▶ [TASK INSTRUCTIONS]:
• 1. Answer these questions from the passage on St. Anthony:
(a) In what country and in what year was he born?
(b) What did he wear, according to the passage?
(c) Whose account of his life relates the wonders that the passage finds less credible?
• 2. In the passage on St. Anthony, what things were to be heaped upon the body in the old monks' view? List all of them.

▶ [TEXT]:
THIS famous saint-especially famous wherever and whenever St. Anthony's fire is stalking like a pestilence abroadwas born in Egypt in the year 251. Disposing of his property and giving the proceeds to the poor, he retired to the desert, and, owing to his reputed sanctity, attracted many disciples. He thus formed the first monastic community, and is regarded as the originator of the religious orders of the East. He afterwards, at Alexandria, sought martyrdom amid the persecutions of the Christians there prevailing; but his life was spared, and he returned to the desert, where he dwelt until his death. All his conduct indicates a fervent and melancholy imagination. That he used no garments but a shirt made of hair, and a sheep's skin, and never washed his body, is more credible than the strange stories of his contests with devils and the wonders related in his life by St. Athanasius. And, by the by, what a dirty and disgusting set of pietists most of the old monks were. In their view, following several pre-Christian Oriental teachers and sects, the body was only a vile, sinful, almost diabolical tabernacle for the immaterial soul, and the more mortification, abuse, and indignity heaped upon it, the more dirty and noisome it was kept, the more it was frozen or scorched or wounded, or tormented in numberless ways; in fact, the more bestial and cruel and devilish one's treatment of his body, the more ethereal and heavenly the soul would become, and the fitter it would be for an introduction into the heavenly mansions, to bear company with the altogether lovely Jesus and his blessed virgin mother-our Lady of Heaven-and other celebrated ladies and gentlemen of the New Jerusalem, which, of course,

was all paved and bedecked in the splendor of thrice-refined gold and rarest gems and jewels of all celestial hues, and cooled with cleansing fountains innumerable, all springing from under the great white throne of God, who, we have not the least doubt, is a very clean person himself, when not dabbling in blood.

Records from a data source
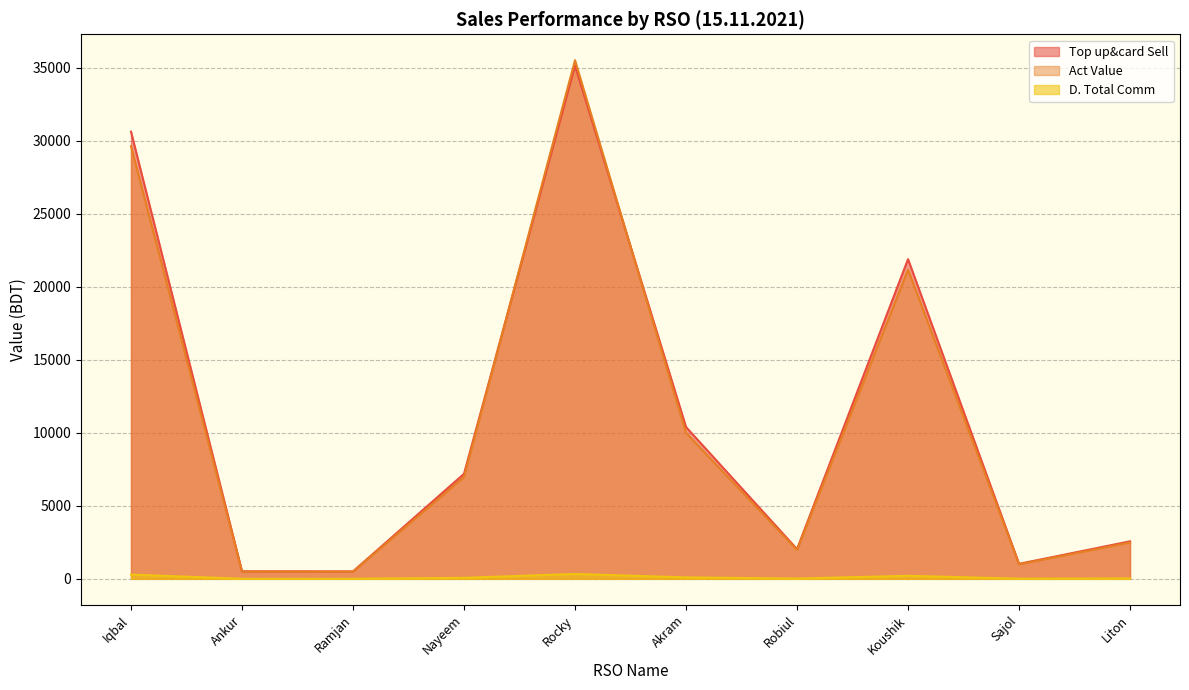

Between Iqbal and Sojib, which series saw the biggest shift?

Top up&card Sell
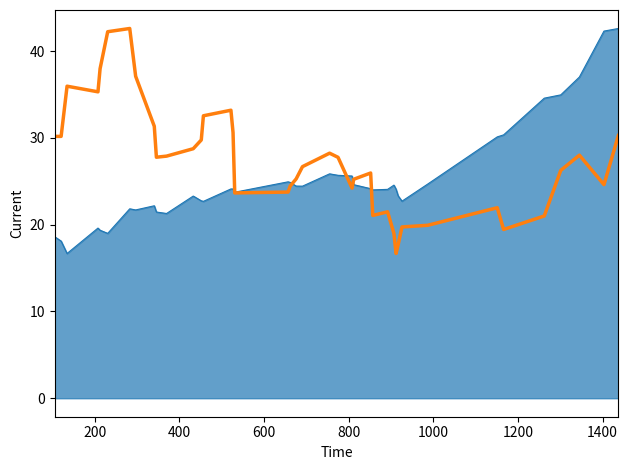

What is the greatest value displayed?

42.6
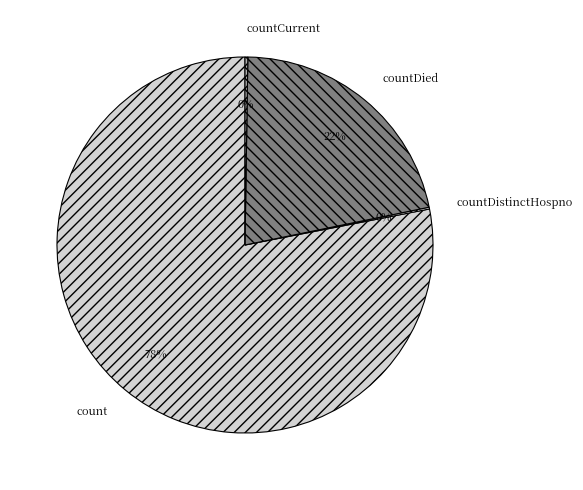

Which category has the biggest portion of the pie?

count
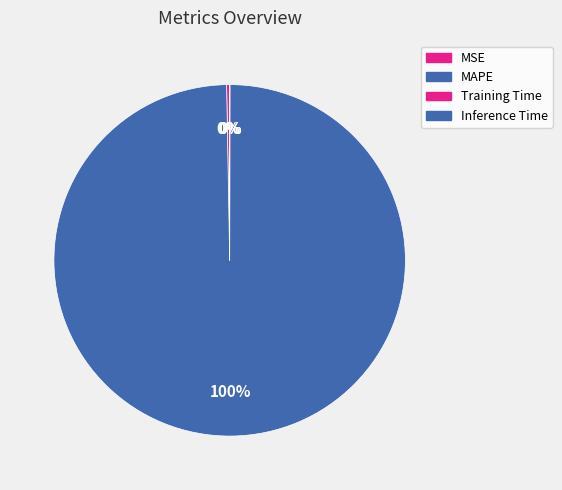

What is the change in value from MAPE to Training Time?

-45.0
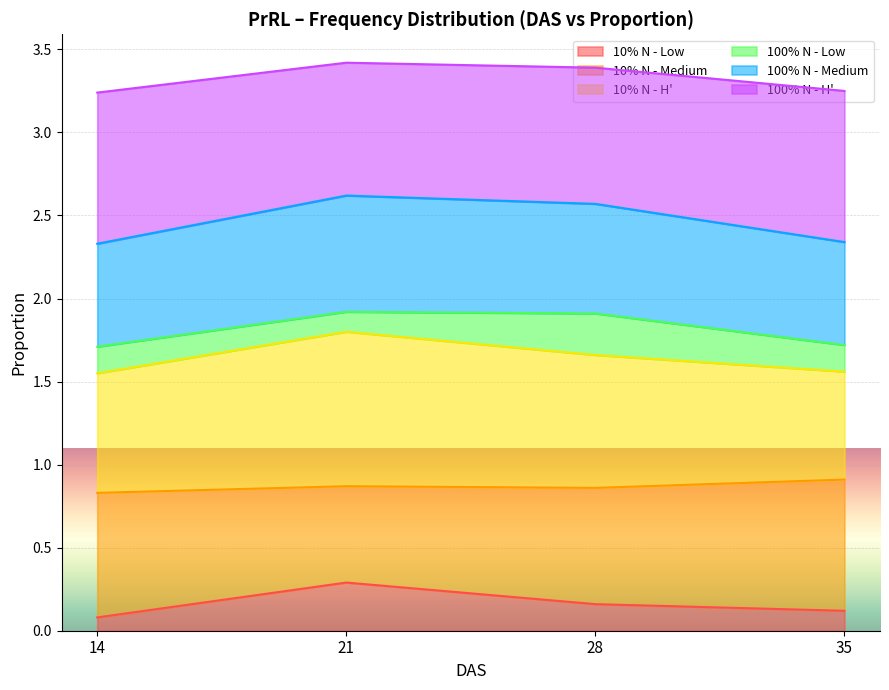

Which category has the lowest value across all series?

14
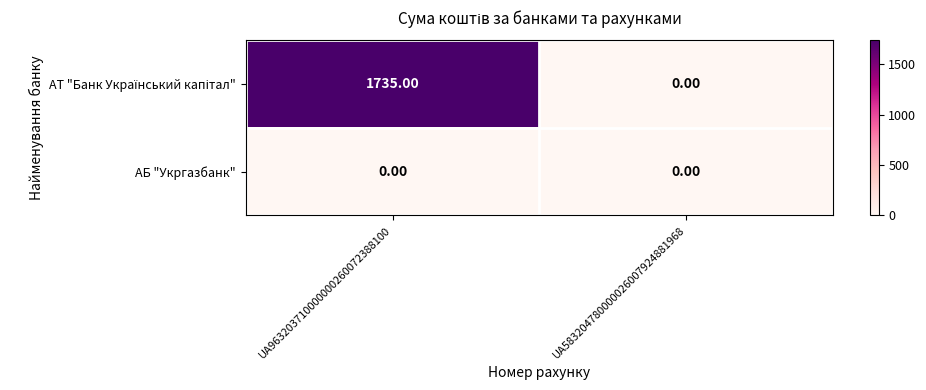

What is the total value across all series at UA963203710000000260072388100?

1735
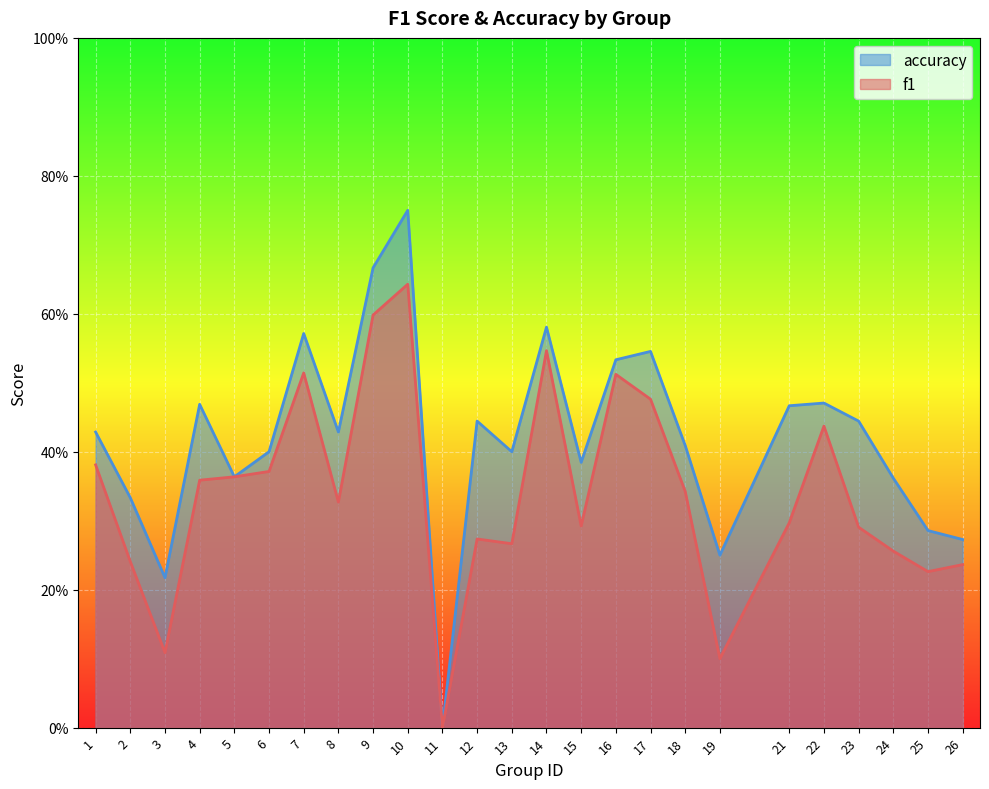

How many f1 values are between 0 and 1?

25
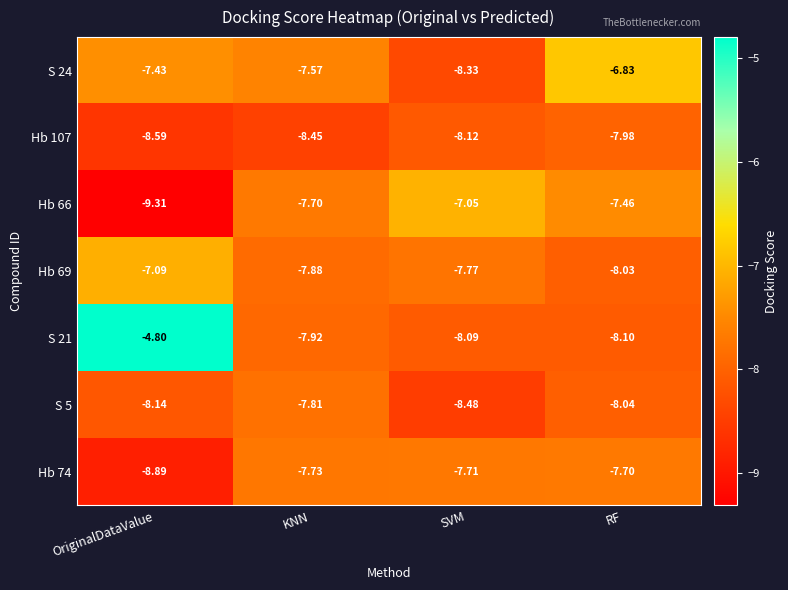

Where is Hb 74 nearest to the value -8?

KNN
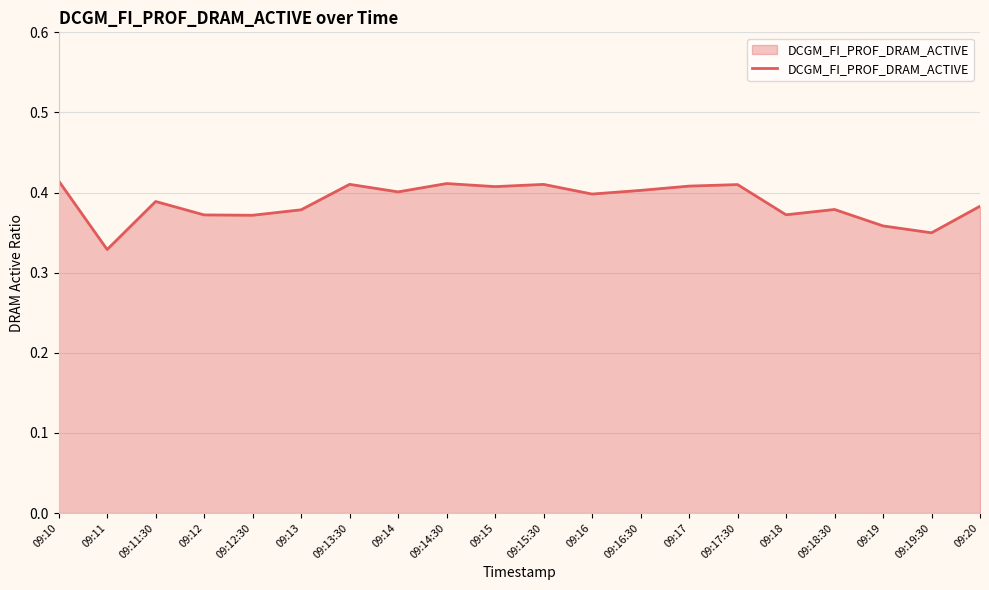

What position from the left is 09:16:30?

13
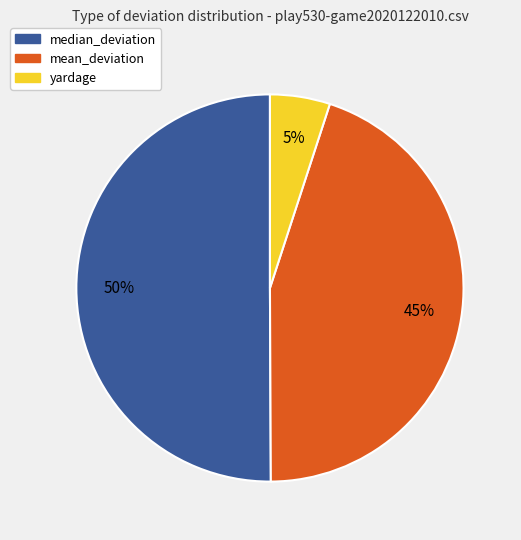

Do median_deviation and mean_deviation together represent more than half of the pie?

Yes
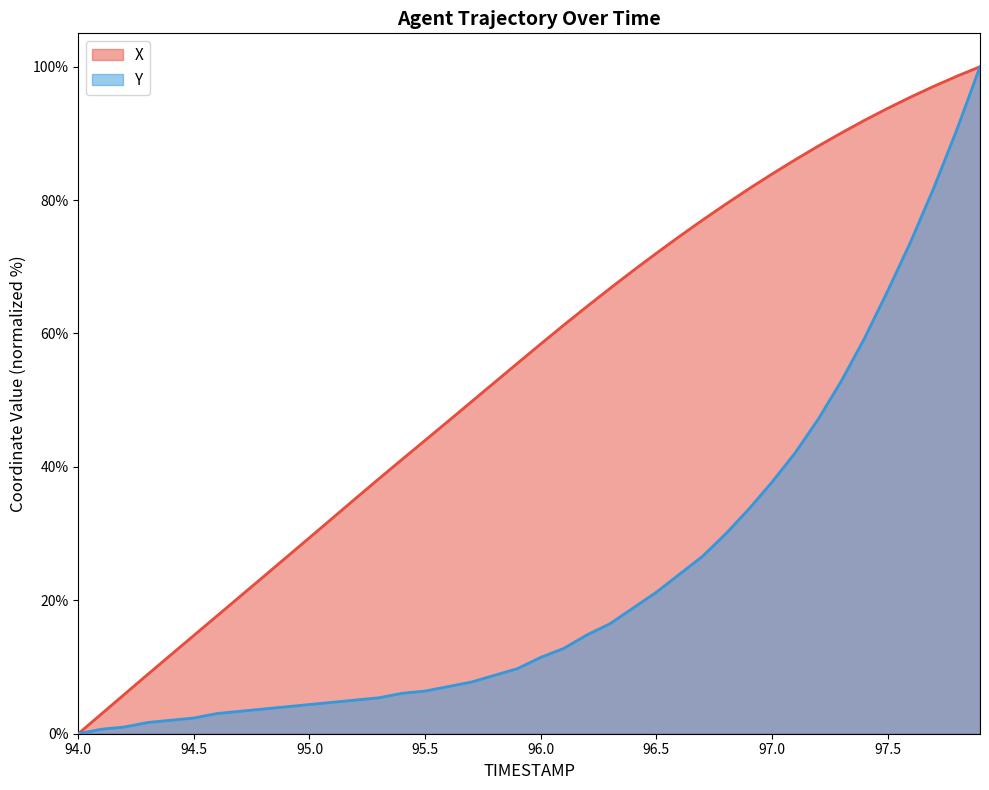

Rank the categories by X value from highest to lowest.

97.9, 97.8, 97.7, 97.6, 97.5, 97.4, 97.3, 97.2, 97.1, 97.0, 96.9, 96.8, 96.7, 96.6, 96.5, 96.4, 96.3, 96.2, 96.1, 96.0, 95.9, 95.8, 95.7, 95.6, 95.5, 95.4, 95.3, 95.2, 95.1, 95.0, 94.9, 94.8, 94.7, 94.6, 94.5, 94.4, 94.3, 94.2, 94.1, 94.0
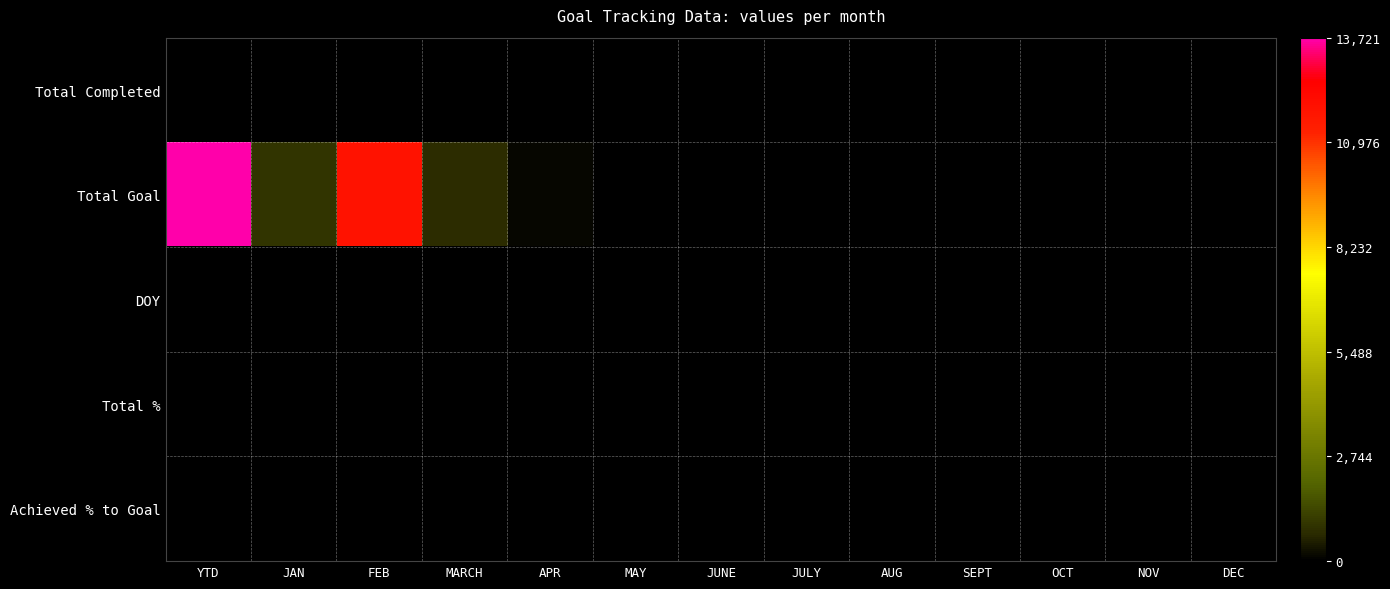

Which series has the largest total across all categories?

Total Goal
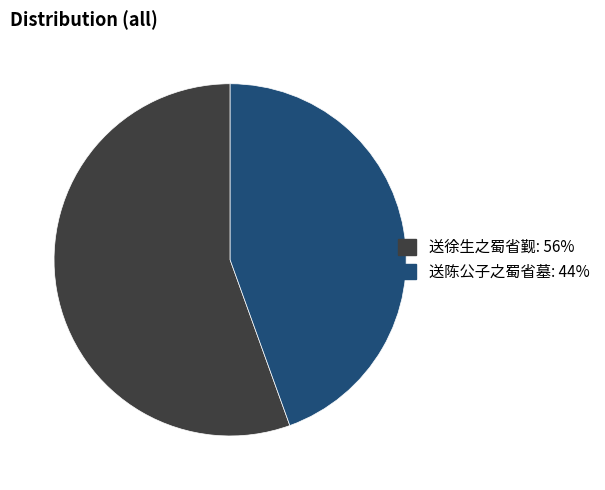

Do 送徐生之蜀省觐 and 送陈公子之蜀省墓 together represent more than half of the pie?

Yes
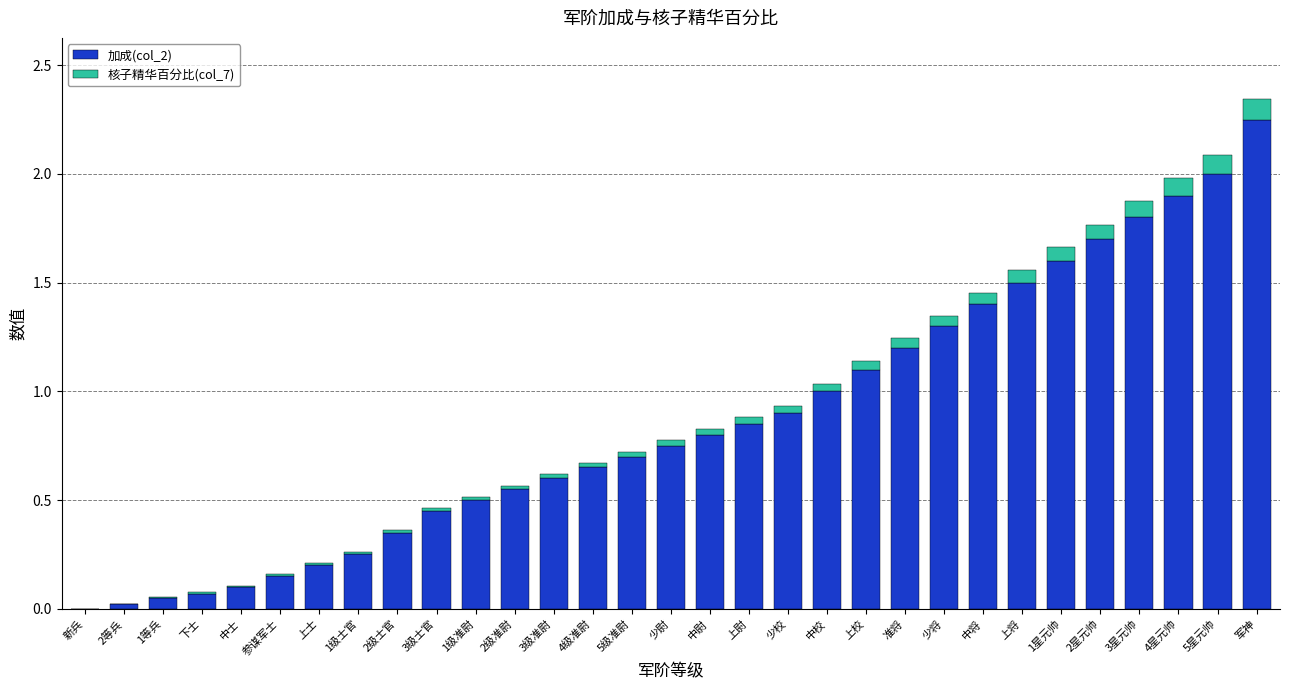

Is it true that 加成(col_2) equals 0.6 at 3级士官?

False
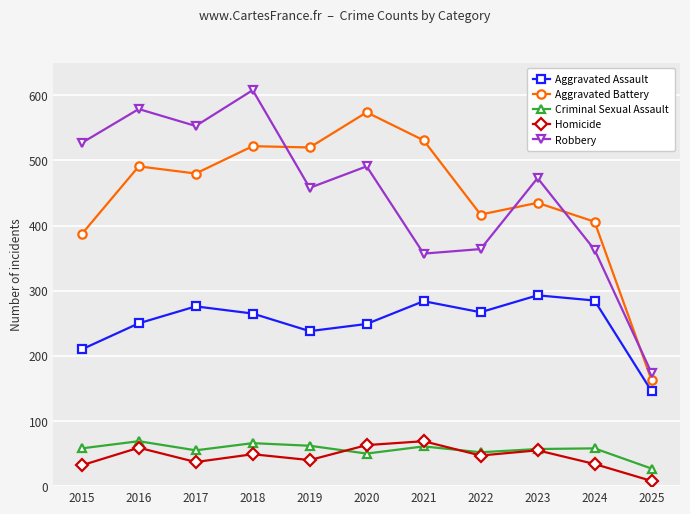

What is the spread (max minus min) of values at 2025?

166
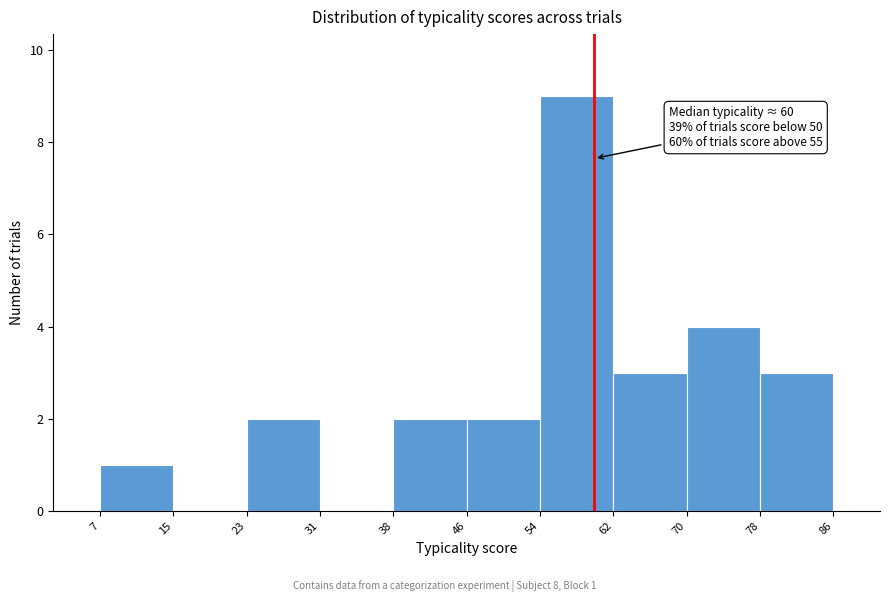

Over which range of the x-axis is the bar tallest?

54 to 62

▶ [SOLUTIONS FOR EACH TASK]:
• 1.
(a) Egypt, in the year 251.
(b) A shirt made of hair and a sheep's skin.
(c) St. Athanasius.

• 2.
- mortification
- abuse
- indignity